十五夜の頃には「お月見の会」を開催予定(入場料500円)。

浜離宮恩賜庭園(東京都)
江戸時代、十五夜とともに親しまれていた栗名月(十三夜)のお月見。
2022年、10年ぶりに栗名月の期間に開園時間を延長し、夜のお月見散歩をテーマにした観月イベントを開催します。
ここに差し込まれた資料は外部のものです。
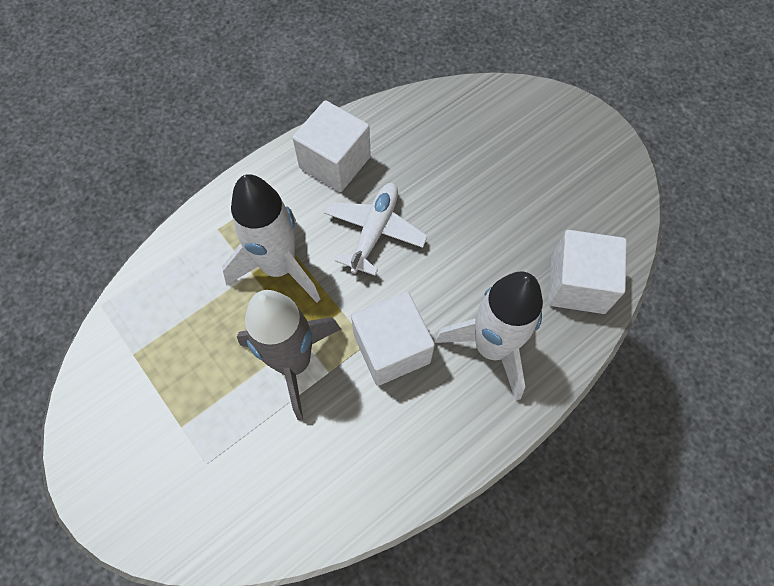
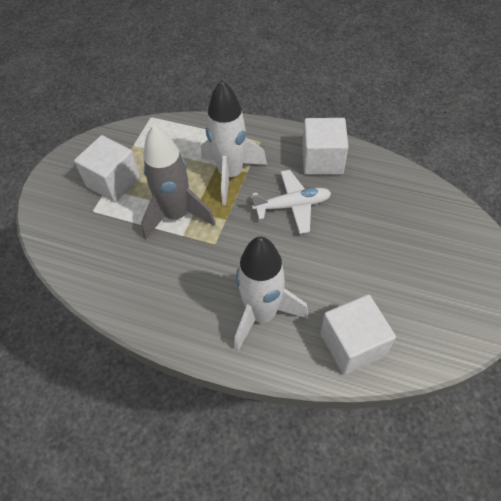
camera: 60 degrees right, 10 degrees down
(392, 348) = (220, 259): white cube -> white cube (113, 182)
期間中は、将軍家の別邸としてかつて園内で繰り広げられていた“御庭あそび”をモチーフに、「船上雅楽」や「利き酒会」、「お点前付き呈茶」を実施。
秋の宵、ライトアップされた将軍家ゆかりの庭園で特別なお月見の一夜をお楽しみください。

深大寺(東京都)
旧暦の9月13日の夜は、十五夜とともに観月にふさわしい名月で、「栗名月」「豆名月」とも呼ばれています。
深大寺では「十三夜の会」と称し、山門において天台聲明(しょうみょう)や能舞邦楽の演奏による観月会を行っています。

伊豆北川温泉ムーンロード(静岡県)
伊豆の北川温泉では、満月が水平線からのぼる「月の出」と、月光が海面に描き出す「月の道」を鑑賞できます。
特に北川の海岸線にある遊歩道「伊豆北川温泉ムーンロード」は、随一のお月見スポット。

月見の森(岐阜県)
岐阜県の環境保全林として整備された自然公園「月見の森」は、その名の通り月の景勝地として親しまれています。
258段ある「月への階段」を登れば、濃尾平野を一望できる展望スペース「月見広場」があります。

清水寺(京都府)
清水寺の塔頭である成就院はお月見の名所として知られている。
成就院の庭園は別名「月の庭」と呼ばれており、その見事な美しさから国の名勝にも指定されています。
清水寺の夜の特別拝観、そして成就院が一般公開が行われるのは、残念ながら中秋の名月の期間ではありませんが、月あかりに照らされた紅葉を愛でに、晩秋の京都旅行・・・なんてロマンチックではありませんか。

住吉神社 観月祭(大阪府)
大阪の住吉大社で開催される「観月祭」は、古くから続く厳かなお祭りです。
境内にある反橋の上で和歌や俳句が詠まれ、雅楽が奉納されます。
月がのぼるなかで執り行われる祭典は、神秘的な雰囲気。

三景園(広島県)
中秋の名月の季節には、時間を延長し夜間に「観月会」を開催。
園内はライトアップされ、数寄屋風水上建築の潮見亭では、食事をしながらお月見が可能です。
音楽の生演奏も実施されるため、楽曲の調べと園内の美しい風景をともに十五夜を過すことができます。